Now, I think that ASIMO's laws may be violated by existing systems that are complex and mindless, and there is a danger today, okay? Because if the system that controls the nuclear plant is not well designed, or we can have other problems,
you heard yesterday a huge cyber attack has invaded plenty of systems and caused a lot of harm.
So, I think that the problem comes from the fact that we have machines that are too smart, are not safe or secure enough, and we have the proof of that, and also that these machines
are controlled by a small minority. Okay, now I can close my presentation here. What I have tried to explain is that computing is a distinct domain of knowledge, and of course, it is very important that computing,
we bridge the gap between computing and physical sciences, and this raises very, very interesting problems, and I think also this will be very useful if we want to build, for instance, cyber physical systems and meet the IoT challenge.

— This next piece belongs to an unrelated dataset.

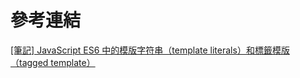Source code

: # 參考連結

<a href="https://pjchender.blogspot.com/2017/01/javascript-es6-template-literalstagged.html" target="_blank">[筆記] JavaScript ES6 中的模版字符串（template literals）和標籤模版（tagged template）</a>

Also, computing will have a very deep impact in the development of knowledge, and this discovery is as important as the discovery of mechanical tools. So remember, when man has discovered the wheel, or fire, or tools, he multiplied its muscular force,
and now computers allow multiplication of our mental faculties, and this is very important. But we should not forget that as an aircraft is not a bird, the computer is not a mind, okay? So the problem is how to make computers more intelligent
and to exploit this nice complementarity between computers and humans. Also, computing has revealed the importance of design. Design is becoming very important. It's becoming as important as scientific
development of science, and it's very important that we study design as the process that goes from the needs, from requirements, to implementation. Also, computing has revealed the importance of knowledge and its cross-fertilization
to achieve enhanced predictability, and this is a fact day. And finally, I would like to emphasize the fact that computing reaches the way we understand the world. In physical sciences, we understand the world by laws, so laws are declarative.
You say nature behaves like that. You give differential equations, it's declarative. And computing is constructive and imperative, so you have two different ways to look at reality,
and this is very interesting, I believe. So this is the end of my talk. Thank you very much for your attention, and if you have questions, I am available now, but also tomorrow if there are people interested in discussing these ideas. Thank you very much.